Cosí è per ogni granulo affidato al vento: esso vagherà leggero, imponderabile minima arca, contenente al suo interno il prototipo della specie, la sua identità genetica, l’essenza tipica e indissolubile. Valicherà indenne gli spazi, vincerà le tempeste e le siccità, supererà secoli e millenni, conservando intatta la sua capacità di perpetuare la vita.
All’Università Yamaguchi, 800 km a Sud di Tokio, un ricercatore, il prof. Hiroshi Utsunomiya, ha eseguito nel 1982 uno strano esperimento. Ha messo a macerare in acqua alcuni semi rinvenuti in una tomba risalente al I secolo d.C. Dopo alcuni giorni, una di quelle sementi ha germogliato. Interrata, la plantula si è sviluppata rivelandosi, a crescita ultimata, come una magnolia molto rara, dai fiori bianchi a otto petali.

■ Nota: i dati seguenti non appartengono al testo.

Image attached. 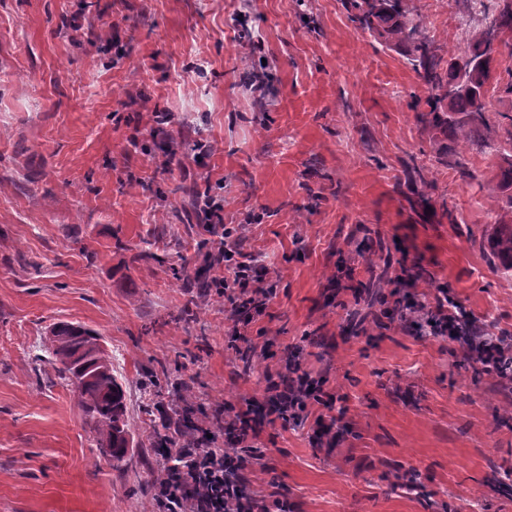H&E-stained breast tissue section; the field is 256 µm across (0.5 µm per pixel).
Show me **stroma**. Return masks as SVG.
I'll use <instances>...</instances> for the list:
<instances>
[{"instance_id": "35a3bbf8", "label": "stroma", "mask_w": 512, "mask_h": 512, "mask_svg": "<svg viewBox=\"0 0 512 512\" xmlns=\"http://www.w3.org/2000/svg\"><path fill=\"white\" fill-rule=\"evenodd\" d=\"M410 5L466 46L461 0ZM242 15L273 66L263 95L240 83ZM428 97L344 0H0V512H156L158 407L181 418L186 387L229 418L294 362L326 377L345 432L318 444L312 422L262 421L255 490L290 512H512V393L367 303L405 268L419 300L447 288L512 334L496 157L423 122ZM157 112L174 119L156 133ZM190 186L222 187L225 224L269 265L276 296L236 341L216 289L180 281L221 272ZM59 321L97 332L124 382L122 466L44 358ZM397 465L420 487H392Z\"/></svg>"}]
</instances>
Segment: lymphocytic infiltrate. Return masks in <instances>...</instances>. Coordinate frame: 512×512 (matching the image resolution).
Wrapping results in <instances>:
<instances>
[{
    "mask_svg": "<svg viewBox=\"0 0 512 512\" xmlns=\"http://www.w3.org/2000/svg\"><path fill=\"white\" fill-rule=\"evenodd\" d=\"M205 223L223 256L224 271L215 276L214 283L225 303L238 311L231 333L238 339L246 336L252 311L262 310L274 296L266 280L268 268L256 255L240 250L237 238L224 223L223 203H212ZM323 385V380L291 365L268 391L280 419L297 423L314 419L316 438L331 441L336 437L339 416L314 417L309 409L311 403H322ZM254 405V399H245L235 421L225 426L227 438L240 450L239 456H229L217 438L204 435L199 436L196 447L176 450L177 466L168 468L156 486L158 512H269L263 495L255 494L248 500L241 495L245 457L255 452L259 437L249 423Z\"/></svg>",
    "mask_w": 512,
    "mask_h": 512,
    "instance_id": "obj_1",
    "label": "lymphocytic infiltrate"
}]
</instances>
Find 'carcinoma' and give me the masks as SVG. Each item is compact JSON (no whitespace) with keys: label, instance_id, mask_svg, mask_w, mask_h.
Instances as JSON below:
<instances>
[{"label":"carcinoma","instance_id":"obj_1","mask_svg":"<svg viewBox=\"0 0 512 512\" xmlns=\"http://www.w3.org/2000/svg\"><path fill=\"white\" fill-rule=\"evenodd\" d=\"M476 0H464L469 16L478 22L469 40L468 49L443 61L442 47L425 36L421 20L414 14L408 0H347L351 20L360 28L375 32L385 42L403 49L406 63L431 90L429 111L425 120L436 129H446L461 139L468 149L481 153L498 151V143L512 145V117L509 122L490 125L485 117L490 103L485 98V85L492 78L495 56L500 48L511 50L512 43L503 35L512 32V7L500 0L492 8ZM468 69L470 90L462 92L456 85L463 69ZM496 189L504 193L512 189V154H504L497 164ZM496 236L492 241L494 254L504 269L512 270V201L500 207ZM47 352L56 364L58 377L72 386L93 420L96 447L113 462H121L133 445V432L128 416L123 381L115 374L112 357L100 344L95 331L79 324L60 322L49 331ZM497 356L468 351L469 359L483 371H494L505 380L512 379V342L500 337ZM186 401L183 425L177 437L157 434L156 445L185 448L195 445L200 425L194 419L195 408Z\"/></svg>","mask_w":512,"mask_h":512}]
</instances>
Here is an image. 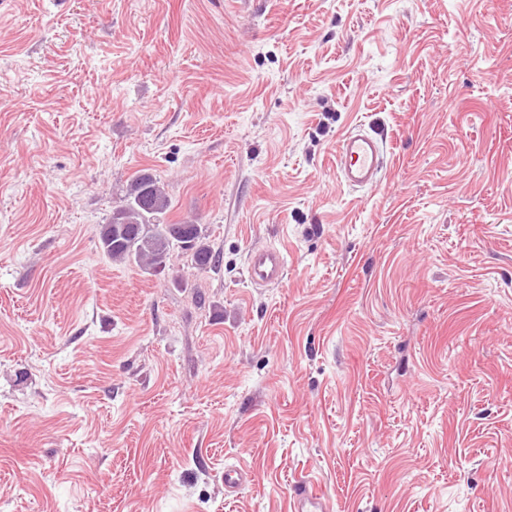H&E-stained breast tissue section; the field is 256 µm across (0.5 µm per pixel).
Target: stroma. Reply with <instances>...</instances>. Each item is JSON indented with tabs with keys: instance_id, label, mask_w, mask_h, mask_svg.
I'll list each match as a JSON object with an SVG mask.
<instances>
[{
	"instance_id": "35a3bbf8",
	"label": "stroma",
	"mask_w": 512,
	"mask_h": 512,
	"mask_svg": "<svg viewBox=\"0 0 512 512\" xmlns=\"http://www.w3.org/2000/svg\"><path fill=\"white\" fill-rule=\"evenodd\" d=\"M145 171L215 268L102 253ZM300 476L512 512V0H0V512H289ZM383 164L379 140L361 129L347 134L336 148L338 179L351 188L372 186ZM247 275L255 286L279 284L287 270V256L277 247L254 250L247 261Z\"/></svg>"
}]
</instances>
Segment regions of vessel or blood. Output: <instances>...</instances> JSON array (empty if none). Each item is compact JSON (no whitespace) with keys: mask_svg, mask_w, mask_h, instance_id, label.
Segmentation results:
<instances>
[{"mask_svg":"<svg viewBox=\"0 0 512 512\" xmlns=\"http://www.w3.org/2000/svg\"><path fill=\"white\" fill-rule=\"evenodd\" d=\"M384 160L378 139L364 131L347 134L336 148L339 180L352 188L376 183ZM287 270V256L276 247L254 250L247 261V275L256 286L279 284ZM291 512H324V498L307 480H296L290 492Z\"/></svg>","mask_w":512,"mask_h":512,"instance_id":"b4317fda","label":"vessel or blood"}]
</instances>
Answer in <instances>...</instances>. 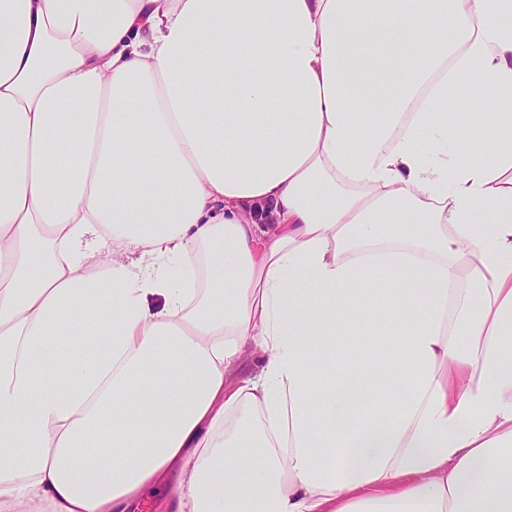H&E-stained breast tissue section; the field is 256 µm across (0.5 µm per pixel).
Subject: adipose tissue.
<instances>
[{
  "instance_id": "ef3b65f1",
  "label": "adipose tissue",
  "mask_w": 512,
  "mask_h": 512,
  "mask_svg": "<svg viewBox=\"0 0 512 512\" xmlns=\"http://www.w3.org/2000/svg\"><path fill=\"white\" fill-rule=\"evenodd\" d=\"M161 481L512 512V0H0V512Z\"/></svg>"
}]
</instances>
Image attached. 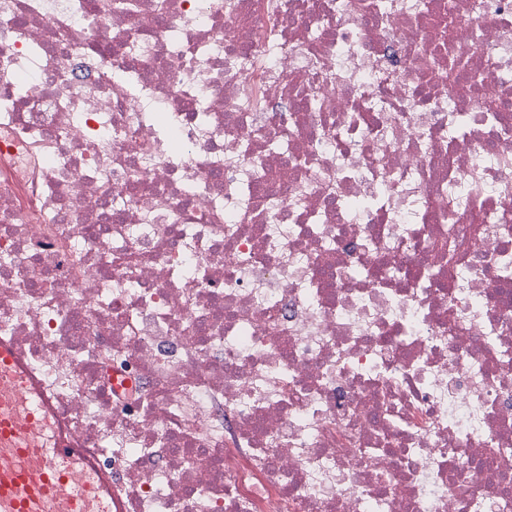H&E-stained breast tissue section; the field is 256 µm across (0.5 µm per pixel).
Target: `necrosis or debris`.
<instances>
[{
	"label": "necrosis or debris",
	"instance_id": "obj_1",
	"mask_svg": "<svg viewBox=\"0 0 512 512\" xmlns=\"http://www.w3.org/2000/svg\"><path fill=\"white\" fill-rule=\"evenodd\" d=\"M130 2L0 0V340L122 512H512V0Z\"/></svg>",
	"mask_w": 512,
	"mask_h": 512
}]
</instances>
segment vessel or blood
I'll use <instances>...</instances> for the list:
<instances>
[{
    "label": "vessel or blood",
    "instance_id": "vessel-or-blood-1",
    "mask_svg": "<svg viewBox=\"0 0 512 512\" xmlns=\"http://www.w3.org/2000/svg\"><path fill=\"white\" fill-rule=\"evenodd\" d=\"M0 512H115L112 477L99 471L85 448L56 431L51 445L41 441L49 404L41 385L12 346L0 342ZM28 394L25 413L14 410L8 389Z\"/></svg>",
    "mask_w": 512,
    "mask_h": 512
}]
</instances>
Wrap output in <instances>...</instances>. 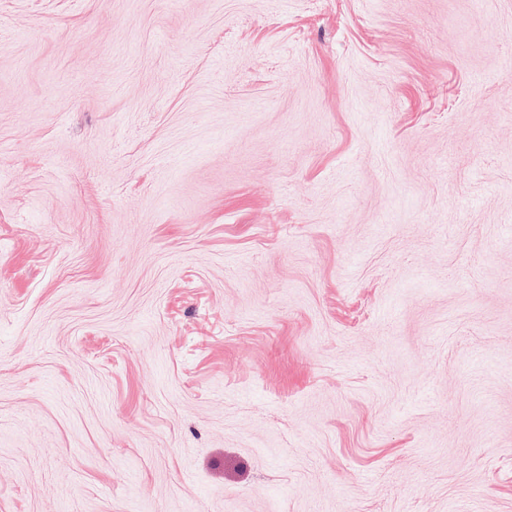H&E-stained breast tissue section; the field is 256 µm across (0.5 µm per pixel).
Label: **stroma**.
I'll return each mask as SVG.
<instances>
[{"mask_svg":"<svg viewBox=\"0 0 512 512\" xmlns=\"http://www.w3.org/2000/svg\"><path fill=\"white\" fill-rule=\"evenodd\" d=\"M512 0H0V512H512Z\"/></svg>","mask_w":512,"mask_h":512,"instance_id":"stroma-1","label":"stroma"}]
</instances>
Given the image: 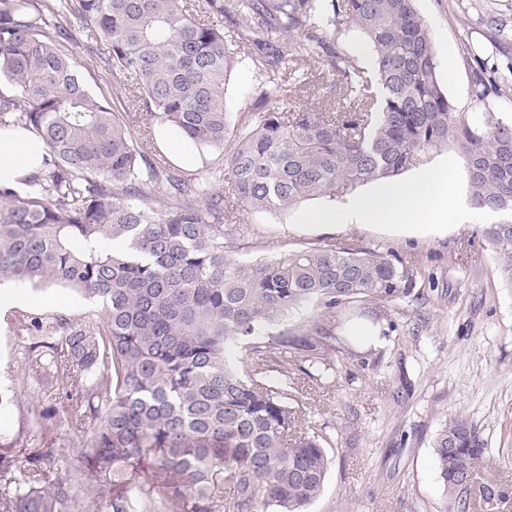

Nel calice dell’anima, sopisce il seme dell’Io, archetipo di divinità. Anelante a realizzarla, rimane in continua attesa del soffio arcano, lo stesso che feconda la misteriosa Ahinahina, che custodisce inalterata la vita di una magnolia oltre il tempo e la dissoluzione materica. Lo stimma ostenta fervori iridescenti, elabora strategie di richiami, secerne il nettare della sua identità. Finché, in un giorno di una luminosa primavera, quel vento recherà i suoi pollini, e noi li cattureremo, feconderemo la nostra lunga attesa. Daremo frutti.